### TEXTE FOURNI
★ ★ ★ ★
Le Lab ne dispose pas de l'enregistrement de la première question.
Voici une visualisation des mots clés les plus répétés lors son intervention
Nicolas Sarkozy : La grille de lecture [historique], elle est toujours vraie. L’Allemagne et la France n’ont aucune autre alternative : s’opposer ou se rapprocher. [...]
Et voilà pourquoi en Europe l’idée européenne, malgré toutes les faiblesses, toutes les erreurs, tous les échecs, est une idée absolument incontournable. Parce qu’il y a 450 millions d’Européens qui savent, en regardant l’histoire de leur famille que s’il n’y a pas l’Union européenne, il y aura de nouveau la guerre.
L’Union européenne, c’est la paix. J’ai voulu dire ça parce que souvent, quand j’entends parler de l’Europe, je pense qu’on passe trop vite sur cette dimension historique qui permet mieux de comprendre les événements d’aujourd’hui. L’Europe c’est la paix. L’Europe doit être indestructible.
★ ★ ★ ★
### MATÉRIEL ENREGISTRÉ
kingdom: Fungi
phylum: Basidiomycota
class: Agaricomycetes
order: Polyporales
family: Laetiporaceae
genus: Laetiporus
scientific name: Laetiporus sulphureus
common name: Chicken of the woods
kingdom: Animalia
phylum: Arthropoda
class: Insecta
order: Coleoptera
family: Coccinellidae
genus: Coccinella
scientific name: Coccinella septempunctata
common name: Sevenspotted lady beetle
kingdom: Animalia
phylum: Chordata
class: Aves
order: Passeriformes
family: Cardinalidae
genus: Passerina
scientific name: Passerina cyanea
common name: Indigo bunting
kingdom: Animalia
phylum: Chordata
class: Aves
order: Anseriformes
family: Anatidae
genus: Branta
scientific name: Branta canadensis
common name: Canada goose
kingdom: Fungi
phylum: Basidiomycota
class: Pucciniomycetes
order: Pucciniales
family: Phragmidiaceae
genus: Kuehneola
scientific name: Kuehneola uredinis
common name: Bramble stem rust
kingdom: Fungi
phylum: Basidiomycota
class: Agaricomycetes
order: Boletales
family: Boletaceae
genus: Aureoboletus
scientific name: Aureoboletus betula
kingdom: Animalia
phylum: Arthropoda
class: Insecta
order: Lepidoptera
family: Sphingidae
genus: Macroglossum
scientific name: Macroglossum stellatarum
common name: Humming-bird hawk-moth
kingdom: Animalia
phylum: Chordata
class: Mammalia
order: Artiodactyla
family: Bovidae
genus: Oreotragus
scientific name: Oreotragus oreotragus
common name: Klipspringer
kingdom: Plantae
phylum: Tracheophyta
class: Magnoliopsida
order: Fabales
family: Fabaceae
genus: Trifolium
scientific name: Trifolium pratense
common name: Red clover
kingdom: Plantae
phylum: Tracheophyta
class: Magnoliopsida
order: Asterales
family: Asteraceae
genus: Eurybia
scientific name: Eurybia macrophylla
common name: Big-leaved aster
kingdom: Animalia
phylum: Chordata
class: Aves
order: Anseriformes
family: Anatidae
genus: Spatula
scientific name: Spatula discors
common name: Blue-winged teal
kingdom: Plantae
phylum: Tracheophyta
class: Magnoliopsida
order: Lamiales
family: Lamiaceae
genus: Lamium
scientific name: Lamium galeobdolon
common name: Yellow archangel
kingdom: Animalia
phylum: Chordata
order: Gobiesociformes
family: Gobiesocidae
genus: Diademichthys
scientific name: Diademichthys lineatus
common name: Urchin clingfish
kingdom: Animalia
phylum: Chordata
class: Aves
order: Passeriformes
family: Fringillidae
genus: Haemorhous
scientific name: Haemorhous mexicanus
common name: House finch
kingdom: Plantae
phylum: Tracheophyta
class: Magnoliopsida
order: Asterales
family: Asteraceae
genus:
★ ★ ★ ★
### CONSIGNE
Recopiez le passage du texte fourni, de "Le Lab ne dispose" à "nouveau la guerre.". Ce matériel vient d'une autre source.

### RÉPONSE
Le Lab ne dispose pas de l'enregistrement de la première question.
Voici une visualisation des mots clés les plus répétés lors son intervention
Nicolas Sarkozy : La grille de lecture [historique], elle est toujours vraie. L’Allemagne et la France n’ont aucune autre alternative : s’opposer ou se rapprocher. [...]
Et voilà pourquoi en Europe l’idée européenne, malgré toutes les faiblesses, toutes les erreurs, tous les échecs, est une idée absolument incontournable. Parce qu’il y a 450 millions d’Européens qui savent, en regardant l’histoire de leur famille que s’il n’y a pas l’Union européenne, il y aura de nouveau la guerre.